▸ What you have to do
Using the records below, repeat exactly the lines from the one holding "menghadapi situasi ini." through the one holding "glimepirid adagjának fenntartása", both ends included, and no others.

▸ Extracted records

########################################

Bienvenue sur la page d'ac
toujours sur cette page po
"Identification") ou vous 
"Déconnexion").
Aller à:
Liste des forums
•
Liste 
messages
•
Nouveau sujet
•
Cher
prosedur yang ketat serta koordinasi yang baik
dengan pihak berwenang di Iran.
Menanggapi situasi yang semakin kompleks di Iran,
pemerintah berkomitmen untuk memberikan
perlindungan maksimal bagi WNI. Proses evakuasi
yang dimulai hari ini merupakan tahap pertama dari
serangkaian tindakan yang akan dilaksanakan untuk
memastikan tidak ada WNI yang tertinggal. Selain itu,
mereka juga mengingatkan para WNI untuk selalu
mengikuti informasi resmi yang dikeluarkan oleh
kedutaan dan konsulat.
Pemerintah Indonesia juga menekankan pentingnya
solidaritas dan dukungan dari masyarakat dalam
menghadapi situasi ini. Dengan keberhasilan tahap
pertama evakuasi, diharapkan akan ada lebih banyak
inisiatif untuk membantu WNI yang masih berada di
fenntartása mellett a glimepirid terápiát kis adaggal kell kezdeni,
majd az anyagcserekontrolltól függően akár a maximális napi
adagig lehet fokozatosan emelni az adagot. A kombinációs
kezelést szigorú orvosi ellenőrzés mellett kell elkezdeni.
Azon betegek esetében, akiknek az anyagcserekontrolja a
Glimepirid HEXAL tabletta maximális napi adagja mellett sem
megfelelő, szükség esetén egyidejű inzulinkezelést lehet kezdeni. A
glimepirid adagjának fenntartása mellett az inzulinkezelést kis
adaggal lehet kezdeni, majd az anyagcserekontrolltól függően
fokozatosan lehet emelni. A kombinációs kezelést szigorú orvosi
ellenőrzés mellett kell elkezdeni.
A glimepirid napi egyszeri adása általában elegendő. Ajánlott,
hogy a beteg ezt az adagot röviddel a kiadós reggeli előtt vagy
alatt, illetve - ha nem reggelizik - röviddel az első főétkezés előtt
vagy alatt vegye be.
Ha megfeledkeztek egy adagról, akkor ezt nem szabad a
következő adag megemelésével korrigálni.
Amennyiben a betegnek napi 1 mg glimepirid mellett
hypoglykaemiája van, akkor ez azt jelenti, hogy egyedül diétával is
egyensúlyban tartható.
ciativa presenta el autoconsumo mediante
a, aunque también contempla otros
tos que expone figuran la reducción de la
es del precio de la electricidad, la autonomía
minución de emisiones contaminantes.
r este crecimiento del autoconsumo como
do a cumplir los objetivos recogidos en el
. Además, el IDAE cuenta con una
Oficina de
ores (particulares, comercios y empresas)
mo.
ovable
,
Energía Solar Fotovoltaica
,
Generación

########################################

▸ Answer
menghadapi situasi ini. Dengan keberhasilan tahap
pertama evakuasi, diharapkan akan ada lebih banyak
inisiatif untuk membantu WNI yang masih berada di
fenntartása mellett a glimepirid terápiát kis adaggal kell kezdeni,
majd az anyagcserekontrolltól függően akár a maximális napi
adagig lehet fokozatosan emelni az adagot. A kombinációs
kezelést szigorú orvosi ellenőrzés mellett kell elkezdeni.
Azon betegek esetében, akiknek az anyagcserekontrolja a
Glimepirid HEXAL tabletta maximális napi adagja mellett sem
megfelelő, szükség esetén egyidejű inzulinkezelést lehet kezdeni. A
glimepirid adagjának fenntartása mellett az inzulinkezelést kis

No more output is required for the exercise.